Mentally, I wasn’t ready to begin playing again, and thus alienated the only people I was close to at Dartmouth. I was still a member of the team, but I did not attend practices or play in any games. The captains watched; they knew I wasn’t okay, had seen me crumble. I still followed the team rules, but for my own reasons. For a few weeks, I stayed away from alcohol. Instead I took to making little cuts on my wrists with tweezers. I say this casually, because to me it was. I never considered that I was one of those people who cut themselves.

***

It was an innocent idea. Three friends, just grabbing drinks. We met up with more teammates at a frat, but I decided to leave early and go home. Instead S&S picked me up. Once again, I was deposited in the campus infirmary. The next morning I sat there, hands in my lap. Still clad in my yellow blouse and black shirt I said nothing when my college-appointed therapist came in and sat on the bed across from me.  

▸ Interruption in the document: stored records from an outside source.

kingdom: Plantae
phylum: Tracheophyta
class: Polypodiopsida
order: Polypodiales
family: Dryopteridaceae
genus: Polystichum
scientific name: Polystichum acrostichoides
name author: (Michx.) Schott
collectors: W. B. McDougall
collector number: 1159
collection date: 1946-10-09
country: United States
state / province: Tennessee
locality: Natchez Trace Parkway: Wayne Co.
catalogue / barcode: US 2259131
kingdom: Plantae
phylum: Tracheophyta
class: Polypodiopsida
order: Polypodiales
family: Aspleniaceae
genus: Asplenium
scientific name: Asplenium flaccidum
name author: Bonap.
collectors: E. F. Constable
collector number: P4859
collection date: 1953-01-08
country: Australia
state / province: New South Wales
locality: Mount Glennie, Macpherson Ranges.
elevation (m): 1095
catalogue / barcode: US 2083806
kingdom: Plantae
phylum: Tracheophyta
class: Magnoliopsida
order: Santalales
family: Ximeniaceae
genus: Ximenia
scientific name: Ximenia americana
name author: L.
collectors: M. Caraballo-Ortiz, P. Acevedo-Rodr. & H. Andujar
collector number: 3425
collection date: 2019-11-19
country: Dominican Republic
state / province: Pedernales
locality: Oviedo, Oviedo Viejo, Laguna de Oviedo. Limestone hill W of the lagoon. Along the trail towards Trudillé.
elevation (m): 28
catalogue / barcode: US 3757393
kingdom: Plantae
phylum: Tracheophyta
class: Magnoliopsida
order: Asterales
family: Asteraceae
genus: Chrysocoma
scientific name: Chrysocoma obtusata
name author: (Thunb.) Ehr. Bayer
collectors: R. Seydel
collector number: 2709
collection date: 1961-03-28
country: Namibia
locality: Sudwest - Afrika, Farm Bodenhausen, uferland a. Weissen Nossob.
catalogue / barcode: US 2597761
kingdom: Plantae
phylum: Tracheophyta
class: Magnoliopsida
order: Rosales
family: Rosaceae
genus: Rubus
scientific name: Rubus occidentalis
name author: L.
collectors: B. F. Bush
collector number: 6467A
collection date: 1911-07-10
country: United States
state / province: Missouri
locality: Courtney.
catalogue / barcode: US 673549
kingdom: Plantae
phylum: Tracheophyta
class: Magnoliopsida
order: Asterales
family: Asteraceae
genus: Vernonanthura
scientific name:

He sighed, as if he had known this would happen all along. “How are you feeling?” I wanted to punch him.

His voice was kind, but then again it always was. That was his job. As tears welled up and threatened to overflow, I managed to choke out, “Not that great.” He feigned a smile, which looked to me more like a sympathetic grimace. I wanted none of his sympathy.

“I’ve called your mother, she’s on her way up,” he informed me. I remember thinking, this, this is rock bottom. There I was, yet again in my clothes from the night before. A strange green paint was smeared on my hands. My eyes were thick with mascara. When my parents arrived, that was it. They decided this was the time for change.

“You were convinced it was very hard to come off the Adderall but we felt it would be possible since your dose had been reduced in the past...When you were eventually totally off the Adderall, the fun, relaxed, and charming Emily that had been so hidden behind the anxious and aggressive stranger you became on Adderall, emerged.” And so, the letter ended.

My second hospitalization left me with nothing. I lost soccer, my teammates and my only friends. I lost the one thing I was good at, the only thing that was consistent in my life. When I met with my coach, she promised that she would not make any sudden decision in terms of my spot on the team. Less than a half hour after I left her office, I received an email sent to the entire team that said I was no longer a team member. I couldn’t fight anymore; so, I agreed. I would listen to the changes my parents wanted to make to my medication. 

With that, I lost the last constant in my life, my Adderall. If I didn’t let it go, I don’t think I would have survived much longer That day, that very last day of my Freshman year, was the last day I ever took Adderall.

Looking back on these events, two years later, I don’t know how I made it through them. Initially, life without Adderall was miserable, but my suffering proved to be worth it. After two months or so of no medication, I was in the car with my brother Henry, and he turned to me and said, “You know, this is the first time we’ve seen your actual personality in like four years.” When I first stopped taking Adderall, I thought I was becoming a different person, but it has taken me years to realize that who I thought I was, was simply a collection of symptoms from a strong medication. I had no idea who I was. I’m at least five years of self-discovery behind my peers and rapidly playing catch up. Turns out I don’t need anger management, I’m not half as confrontational, and I am not an alcoholic. When I see my friends take Adderall as study help I want to flush it down the toilet. Few understand the drug’s capabilities. There is a price that comes with total concentration, and it is not a price anyone should have to pay.